== FRAGMENTO CITADO ==

Después de haber dado testimonio y haber predicado la Palabra del Señor, los apóstoles se volvieron a Jerusalén evangelizando muchos pueblos samaritanos (Hch 8, 25). Como había ocurrido con la mujer que encontró Jesús junto al pozo, también ahora la tarea evangelizadora de Felipe parece pasar a un segundo plano.

FELIPE Y EL EUNUCO

Sin embargo, el texto no pretende olvidar al evangelizador. Es más, la continuación del relato parece sugerir la autenticidad de su vocación, al evocar la presencia del ángel que lo envía, así como la intrepidez del llamado que extiende su radio de acción de forma insospechada. La vocación que viene de lo alto encuentra un fiel ejecutor en Felipe. La evangelización es don de Dios y tarea humana.

El hermoso episodio que se nos ofrece a continuación parece articularse de nuevo en tres partes, señaladas por otras tantas intervenciones sobrenaturales.

En un primer momento, Felipe es llamado por el ángel del Señor, que lo invita a tomar el camino del Sur, que lleva hacia Egipto por la costa de Gaza. No se le explica el objetivo de ese envío, aunque el lector puede muy pronto adivinar el esquema de toda la narración. De hecho, entra inmediatamente en conocimiento con un personaje distinguido. No se nos conserva su nombre. Es uno de esos judíos que viven en la diáspora que se encuentra de vuelta de una larga peregrinación que lo ha traído hasta Jerusalén para adorar a Dios. Conoce a los profetas, pero, evidentemente no puede entenderlos en su plenitud. El texto prepara cuidadosamente la necesaria intervención del seguidor del Mesías Jesús:

»El ángel del Señor habló a Felipe diciendo: «Levántate y marcha hacia el mediodía por el camino que baja de Jerusalén a Gaza. Es desierto». Se levantó y partió. Y he aquí que un etíope eunuco, alto funcionario de Candace, reina de los etíopes, que estaba a cargo de todos sus tesoros, y había venido a adorar en Jerusalén, regresaba sentado en su carro, leyendo al profeta Isaías» (Hch 8, 26-28).

== DATOS RECOPILADOS ==
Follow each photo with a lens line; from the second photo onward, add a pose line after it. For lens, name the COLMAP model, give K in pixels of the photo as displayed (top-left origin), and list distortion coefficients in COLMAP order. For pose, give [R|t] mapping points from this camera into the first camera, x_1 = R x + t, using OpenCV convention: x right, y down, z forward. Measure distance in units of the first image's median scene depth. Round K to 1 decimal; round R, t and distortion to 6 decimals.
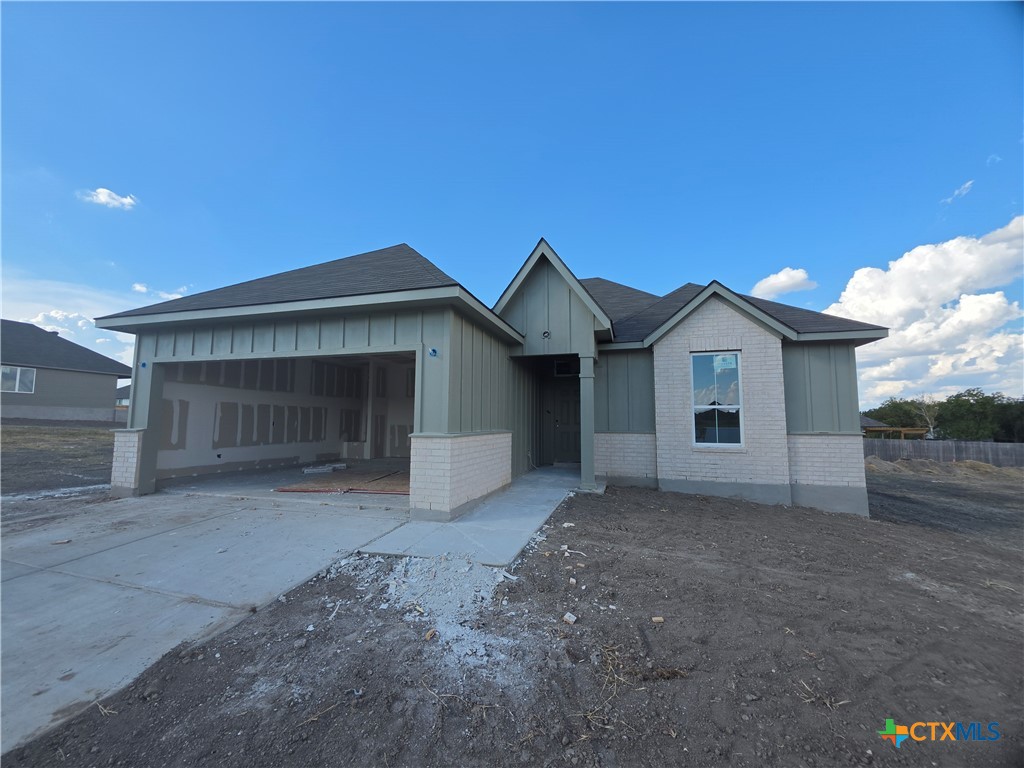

== CONSIGNA ==
Según el fragmento sobre Felipe y el eunuco, ¿de quién era alto funcionario el etíope que regresaba en su carro? Estos datos no guardan relación alguna con el fragmento citado.

== RESULTADO ==
De Candace, reina de los etíopes.